Still, Republicans hold a 4-point advantage in congressional preference in the state, with 45 percent of likely voters wanting a GOP-controlled Congress and 41 percent preferring a Democratic-controlled Congress.

When asked which party’s candidate they likely would vote for in their congressional district, 43 percent of likely voters said the Republican candidate, versus 42 percent who answered the Democratic candidate.

Top issues in Missouri: health care and economy

Also asked which issue will be the most important factor in deciding their vote, 25 percent of likely voters said health care, 24 percent said the economy and jobs, 10 percent said immigration, 9 percent said abortion and 8 percent said taxes and spending.

Among Democrats, the top issue was health care by a wide margin. Among Republicans, it was the economy and jobs.

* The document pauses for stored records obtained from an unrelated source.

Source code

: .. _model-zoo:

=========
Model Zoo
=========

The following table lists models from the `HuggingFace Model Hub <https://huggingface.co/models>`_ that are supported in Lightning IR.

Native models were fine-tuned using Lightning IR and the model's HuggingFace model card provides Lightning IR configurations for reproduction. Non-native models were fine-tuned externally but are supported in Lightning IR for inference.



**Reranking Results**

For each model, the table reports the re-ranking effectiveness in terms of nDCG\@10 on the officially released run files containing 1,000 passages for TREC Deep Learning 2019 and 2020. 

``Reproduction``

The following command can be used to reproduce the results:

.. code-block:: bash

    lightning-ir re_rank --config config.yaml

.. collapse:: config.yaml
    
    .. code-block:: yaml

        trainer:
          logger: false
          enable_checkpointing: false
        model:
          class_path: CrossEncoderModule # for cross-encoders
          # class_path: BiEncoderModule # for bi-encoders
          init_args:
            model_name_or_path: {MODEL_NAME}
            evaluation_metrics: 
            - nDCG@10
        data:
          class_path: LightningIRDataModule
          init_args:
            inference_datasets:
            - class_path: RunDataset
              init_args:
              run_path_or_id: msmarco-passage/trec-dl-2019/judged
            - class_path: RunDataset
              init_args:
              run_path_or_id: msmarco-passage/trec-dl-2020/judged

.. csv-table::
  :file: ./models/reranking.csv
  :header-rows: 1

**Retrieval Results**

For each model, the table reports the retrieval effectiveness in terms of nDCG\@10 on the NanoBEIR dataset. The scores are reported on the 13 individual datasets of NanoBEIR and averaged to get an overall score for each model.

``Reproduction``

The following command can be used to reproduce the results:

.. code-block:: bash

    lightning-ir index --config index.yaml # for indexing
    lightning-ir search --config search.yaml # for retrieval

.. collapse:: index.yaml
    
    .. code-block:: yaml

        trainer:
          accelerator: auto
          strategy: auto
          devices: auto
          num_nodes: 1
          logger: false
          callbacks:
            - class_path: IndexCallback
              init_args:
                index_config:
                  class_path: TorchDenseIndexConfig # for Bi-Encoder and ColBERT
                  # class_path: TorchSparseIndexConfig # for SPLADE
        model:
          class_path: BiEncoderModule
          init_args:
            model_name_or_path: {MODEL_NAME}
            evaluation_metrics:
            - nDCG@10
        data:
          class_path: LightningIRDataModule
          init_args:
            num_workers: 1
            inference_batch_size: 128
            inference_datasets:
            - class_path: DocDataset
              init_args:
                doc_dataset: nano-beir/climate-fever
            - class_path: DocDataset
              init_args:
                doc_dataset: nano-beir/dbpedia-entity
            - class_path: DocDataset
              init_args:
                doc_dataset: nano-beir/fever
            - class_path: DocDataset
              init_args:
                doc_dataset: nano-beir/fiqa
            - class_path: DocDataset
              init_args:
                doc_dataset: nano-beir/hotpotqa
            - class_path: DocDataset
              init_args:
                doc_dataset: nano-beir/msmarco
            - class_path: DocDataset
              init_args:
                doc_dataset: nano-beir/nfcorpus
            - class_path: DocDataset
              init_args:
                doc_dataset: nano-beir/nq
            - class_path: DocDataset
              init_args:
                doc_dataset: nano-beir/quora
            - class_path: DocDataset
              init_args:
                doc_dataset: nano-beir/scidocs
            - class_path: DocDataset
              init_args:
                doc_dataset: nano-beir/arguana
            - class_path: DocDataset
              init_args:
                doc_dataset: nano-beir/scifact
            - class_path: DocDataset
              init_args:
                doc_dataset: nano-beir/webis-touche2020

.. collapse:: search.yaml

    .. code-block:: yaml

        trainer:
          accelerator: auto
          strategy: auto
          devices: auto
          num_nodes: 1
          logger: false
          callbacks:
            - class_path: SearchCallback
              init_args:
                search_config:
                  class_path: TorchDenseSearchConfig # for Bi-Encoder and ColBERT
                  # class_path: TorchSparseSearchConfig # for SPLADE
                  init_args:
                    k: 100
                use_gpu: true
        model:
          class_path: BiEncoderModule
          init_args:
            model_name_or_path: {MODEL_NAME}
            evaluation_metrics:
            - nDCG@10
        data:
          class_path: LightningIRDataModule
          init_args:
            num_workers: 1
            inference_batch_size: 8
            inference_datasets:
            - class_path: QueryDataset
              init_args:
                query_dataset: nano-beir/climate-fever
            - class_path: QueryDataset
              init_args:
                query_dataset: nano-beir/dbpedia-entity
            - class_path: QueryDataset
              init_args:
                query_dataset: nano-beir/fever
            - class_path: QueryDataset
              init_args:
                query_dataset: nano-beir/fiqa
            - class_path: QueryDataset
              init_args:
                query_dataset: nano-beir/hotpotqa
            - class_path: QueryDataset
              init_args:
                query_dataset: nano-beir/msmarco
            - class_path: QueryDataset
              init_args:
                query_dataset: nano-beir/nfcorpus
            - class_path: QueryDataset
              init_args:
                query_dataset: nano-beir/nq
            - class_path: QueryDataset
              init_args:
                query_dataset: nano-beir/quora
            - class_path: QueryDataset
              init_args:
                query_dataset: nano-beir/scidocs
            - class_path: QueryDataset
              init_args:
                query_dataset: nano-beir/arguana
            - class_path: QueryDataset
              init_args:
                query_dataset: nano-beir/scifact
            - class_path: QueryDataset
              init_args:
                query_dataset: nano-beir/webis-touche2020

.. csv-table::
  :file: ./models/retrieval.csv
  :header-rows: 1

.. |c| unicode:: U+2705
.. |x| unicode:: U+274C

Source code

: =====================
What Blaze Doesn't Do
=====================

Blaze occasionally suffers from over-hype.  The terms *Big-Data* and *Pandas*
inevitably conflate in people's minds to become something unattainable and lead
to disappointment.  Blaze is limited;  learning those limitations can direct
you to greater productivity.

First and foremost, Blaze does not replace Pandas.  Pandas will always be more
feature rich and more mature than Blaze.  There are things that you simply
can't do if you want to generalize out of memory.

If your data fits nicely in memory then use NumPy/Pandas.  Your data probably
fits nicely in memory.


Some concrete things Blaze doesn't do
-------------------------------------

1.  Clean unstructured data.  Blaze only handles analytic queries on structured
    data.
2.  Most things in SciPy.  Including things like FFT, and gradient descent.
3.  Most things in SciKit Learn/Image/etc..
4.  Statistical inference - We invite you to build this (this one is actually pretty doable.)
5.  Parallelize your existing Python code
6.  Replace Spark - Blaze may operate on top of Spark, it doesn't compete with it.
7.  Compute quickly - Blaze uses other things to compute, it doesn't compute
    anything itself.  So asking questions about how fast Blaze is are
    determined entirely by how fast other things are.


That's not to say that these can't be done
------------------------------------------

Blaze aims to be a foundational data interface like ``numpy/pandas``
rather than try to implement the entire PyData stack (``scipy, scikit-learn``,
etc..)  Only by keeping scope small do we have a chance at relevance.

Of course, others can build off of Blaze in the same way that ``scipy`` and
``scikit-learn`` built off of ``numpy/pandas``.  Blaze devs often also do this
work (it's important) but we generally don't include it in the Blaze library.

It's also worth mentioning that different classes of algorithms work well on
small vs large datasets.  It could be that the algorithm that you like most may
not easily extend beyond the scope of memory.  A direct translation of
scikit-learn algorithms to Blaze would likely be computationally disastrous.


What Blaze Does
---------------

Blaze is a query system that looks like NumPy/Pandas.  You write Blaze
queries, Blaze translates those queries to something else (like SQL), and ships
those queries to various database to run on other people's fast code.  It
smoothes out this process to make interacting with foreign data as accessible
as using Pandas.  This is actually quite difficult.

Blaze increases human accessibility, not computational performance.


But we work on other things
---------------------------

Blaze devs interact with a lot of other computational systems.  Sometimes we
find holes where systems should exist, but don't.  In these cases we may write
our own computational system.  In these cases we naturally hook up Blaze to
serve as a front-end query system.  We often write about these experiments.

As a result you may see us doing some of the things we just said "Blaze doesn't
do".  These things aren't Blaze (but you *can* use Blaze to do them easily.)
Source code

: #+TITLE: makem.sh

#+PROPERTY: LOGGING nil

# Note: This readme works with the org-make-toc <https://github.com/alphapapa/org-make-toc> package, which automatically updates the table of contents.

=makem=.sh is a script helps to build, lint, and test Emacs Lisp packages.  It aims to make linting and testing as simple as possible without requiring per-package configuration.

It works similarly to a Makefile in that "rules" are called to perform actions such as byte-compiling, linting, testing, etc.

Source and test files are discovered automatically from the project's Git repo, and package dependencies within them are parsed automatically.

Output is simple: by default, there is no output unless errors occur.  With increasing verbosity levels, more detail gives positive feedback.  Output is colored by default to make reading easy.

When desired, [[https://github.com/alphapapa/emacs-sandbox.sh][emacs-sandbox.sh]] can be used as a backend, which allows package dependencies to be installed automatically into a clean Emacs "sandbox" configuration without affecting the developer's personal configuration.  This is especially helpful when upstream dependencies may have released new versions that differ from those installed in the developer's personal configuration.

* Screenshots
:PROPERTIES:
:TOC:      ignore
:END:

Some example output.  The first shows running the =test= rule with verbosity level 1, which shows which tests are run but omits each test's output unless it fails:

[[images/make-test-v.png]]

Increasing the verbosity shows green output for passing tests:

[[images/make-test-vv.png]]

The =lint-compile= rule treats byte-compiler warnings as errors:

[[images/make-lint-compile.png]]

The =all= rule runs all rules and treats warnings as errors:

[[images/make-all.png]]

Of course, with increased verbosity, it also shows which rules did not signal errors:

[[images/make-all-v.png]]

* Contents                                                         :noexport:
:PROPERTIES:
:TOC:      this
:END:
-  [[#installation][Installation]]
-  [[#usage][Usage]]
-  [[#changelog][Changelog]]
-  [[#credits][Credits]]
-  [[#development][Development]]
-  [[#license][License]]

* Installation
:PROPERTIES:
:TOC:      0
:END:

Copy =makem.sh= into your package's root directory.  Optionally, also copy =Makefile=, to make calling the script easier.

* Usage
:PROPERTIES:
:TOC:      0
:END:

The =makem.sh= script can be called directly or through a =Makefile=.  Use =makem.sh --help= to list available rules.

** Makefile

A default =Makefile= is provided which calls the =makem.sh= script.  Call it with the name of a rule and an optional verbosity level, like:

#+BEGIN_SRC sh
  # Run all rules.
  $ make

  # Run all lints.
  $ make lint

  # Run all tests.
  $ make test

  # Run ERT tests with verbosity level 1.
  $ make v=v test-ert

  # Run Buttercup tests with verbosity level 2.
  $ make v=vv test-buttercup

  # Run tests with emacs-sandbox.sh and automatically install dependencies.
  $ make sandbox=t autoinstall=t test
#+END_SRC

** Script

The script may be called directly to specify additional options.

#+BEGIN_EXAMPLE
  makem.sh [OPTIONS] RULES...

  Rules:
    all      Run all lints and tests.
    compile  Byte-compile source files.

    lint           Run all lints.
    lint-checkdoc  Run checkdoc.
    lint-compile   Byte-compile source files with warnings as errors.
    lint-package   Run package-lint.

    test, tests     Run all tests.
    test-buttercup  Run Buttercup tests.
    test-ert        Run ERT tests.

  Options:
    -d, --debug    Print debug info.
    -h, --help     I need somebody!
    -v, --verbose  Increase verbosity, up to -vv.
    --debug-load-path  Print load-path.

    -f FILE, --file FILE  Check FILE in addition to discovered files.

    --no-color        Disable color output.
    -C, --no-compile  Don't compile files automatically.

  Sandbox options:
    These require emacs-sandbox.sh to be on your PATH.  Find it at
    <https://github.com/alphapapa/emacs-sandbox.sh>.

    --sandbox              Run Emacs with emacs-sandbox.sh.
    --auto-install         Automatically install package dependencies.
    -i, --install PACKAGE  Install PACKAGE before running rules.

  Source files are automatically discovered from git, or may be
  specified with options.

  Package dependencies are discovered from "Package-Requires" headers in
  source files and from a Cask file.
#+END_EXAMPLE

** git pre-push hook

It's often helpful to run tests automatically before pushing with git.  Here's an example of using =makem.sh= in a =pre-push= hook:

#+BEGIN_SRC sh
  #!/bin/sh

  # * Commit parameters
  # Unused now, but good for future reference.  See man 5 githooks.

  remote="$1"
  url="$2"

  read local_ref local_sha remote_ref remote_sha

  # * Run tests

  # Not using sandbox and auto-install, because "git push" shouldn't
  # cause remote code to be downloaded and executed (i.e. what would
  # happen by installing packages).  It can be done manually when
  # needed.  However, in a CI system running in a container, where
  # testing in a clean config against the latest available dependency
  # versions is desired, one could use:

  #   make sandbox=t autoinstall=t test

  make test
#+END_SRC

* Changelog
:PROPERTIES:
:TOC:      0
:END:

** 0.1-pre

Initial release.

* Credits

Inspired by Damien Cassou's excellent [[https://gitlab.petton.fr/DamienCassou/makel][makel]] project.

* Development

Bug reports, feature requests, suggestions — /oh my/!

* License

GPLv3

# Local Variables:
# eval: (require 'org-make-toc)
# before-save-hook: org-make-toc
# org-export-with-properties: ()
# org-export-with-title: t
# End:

And asked their opinion about raising tariffs and barriers to imports from other countries, 45 percent of all likely voters said they raise the cost of consumer goods and hurt the U.S. economy, versus 28 percent who said they protect jobs and help the economy.

The NBC/Marist poll of Missouri was conducted Aug. 25-28 of 930 adults (which has a margin of error of plus-minus 3.9 percentage points), 774 registered voters (plus-minus 4.2 percentage points) and 568 likely voters (plus-minus 4.8 percentage points). Respondents were reached by both landline and mobile phone.